▸ PASSAGE PROVIDED
>>>

Hi,

You were right, it is enough to provide the right clues in the
tika-mimetypes.xml file. Once the correct clues got in there, thanks to a
Tika developer, all I had to do was replace the jar files with mine. It is
working just as I want it now.

Thanks everyone for the help.

Fernando

On Wed, Jul 13, 2011 at 1:48 AM, Julien Nioche <
[email protected]> wrote:

> You probably need to make sure that conf/tika-mimetypes.xml is the version
> you've modified and contains the clues for detecting afm files.
> BTW out of curiosity why did you have to modify tika-core.jar? Isn't it
> enough to provide the clues in tika-mimetypes.xml?
>
> Jul
>
> On 13 July 2011 01:16, Fernando Arreola <[email protected]> wrote:
>
> > Thanks, I really appreciate all the help. I used the ParserChecker and I
> > could see the metadata my parser extracted!

<<<

▸ TASK 1
Print the part of the Tika thread that opens with the words containing "You were right, it" and closes with "want it now.", copying it without any changes.
The Tika thread and the records were taken from unrelated sources.

▸ EXTRACTED MATERIAL
>>>

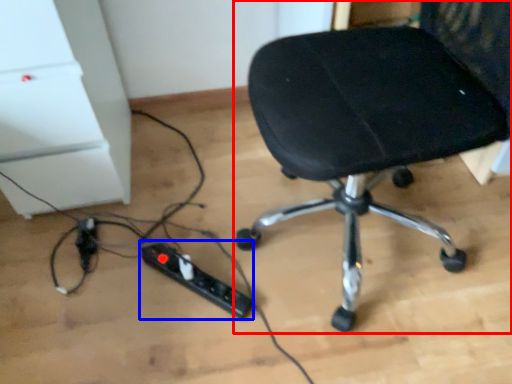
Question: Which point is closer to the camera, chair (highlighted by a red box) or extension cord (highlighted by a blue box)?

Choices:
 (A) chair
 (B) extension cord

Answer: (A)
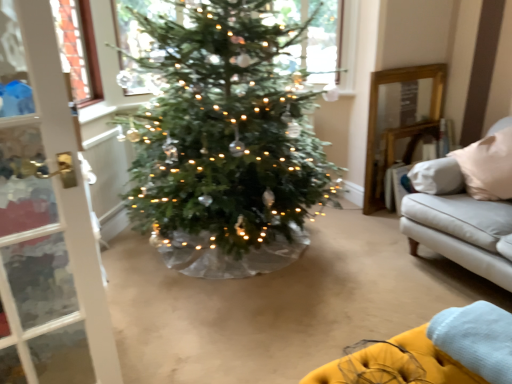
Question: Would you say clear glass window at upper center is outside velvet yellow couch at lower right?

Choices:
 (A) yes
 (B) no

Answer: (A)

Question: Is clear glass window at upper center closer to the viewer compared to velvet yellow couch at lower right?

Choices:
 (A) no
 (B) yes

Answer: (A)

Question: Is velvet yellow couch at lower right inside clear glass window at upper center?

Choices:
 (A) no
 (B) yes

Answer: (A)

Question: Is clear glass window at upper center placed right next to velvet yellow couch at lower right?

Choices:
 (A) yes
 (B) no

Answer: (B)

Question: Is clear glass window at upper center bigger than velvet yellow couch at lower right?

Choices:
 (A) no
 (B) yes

<<<

▸ TASK 2
Output the part of the records that opens with the line containing "Answer: (B)" and runs through the end of the records, repeating those lines without any changes.

▸ WRITTEN REPLY 1
You were right, it is enough to provide the right clues in the
tika-mimetypes.xml file. Once the correct clues got in there, thanks to a
Tika developer, all I had to do was replace the jar files with mine. It is
working just as I want it now.

▸ WRITTEN REPLY 2
Answer: (B)

Question: Is clear glass window at upper center bigger than velvet yellow couch at lower right?

Choices:
 (A) no
 (B) yes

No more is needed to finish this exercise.